# EXERCISE REQUIREMENTS
Express the lines of every item as a Markdown table with two columns, Row and Line. Number each row and leave out blank lines.

(Beginning of DATA PROVIDED)

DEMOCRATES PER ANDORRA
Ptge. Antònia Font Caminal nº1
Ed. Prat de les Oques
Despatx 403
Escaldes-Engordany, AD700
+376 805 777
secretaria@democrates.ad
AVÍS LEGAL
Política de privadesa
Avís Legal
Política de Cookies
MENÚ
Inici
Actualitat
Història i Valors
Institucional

(End of DATA PROVIDED)

# RESPONSE TO THIS EXERCISE
| Row | Line |
|---|---|
| 1 | DEMOCRATES PER ANDORRA |
| 2 | Ptge. Antònia Font Caminal nº1 |
| 3 | Ed. Prat de les Oques |
| 4 | Despatx 403 |
| 5 | Escaldes-Engordany, AD700 |
| 6 | +376 805 777 |
| 7 | secretaria@democrates.ad |
| 8 | AVÍS LEGAL |
| 9 | Política de privadesa |
| 10 | Avís Legal |
| 11 | Política de Cookies |
| 12 | MENÚ |
| 13 | Inici |
| 14 | Actualitat |
| 15 | Història i Valors |
| 16 | Institucional |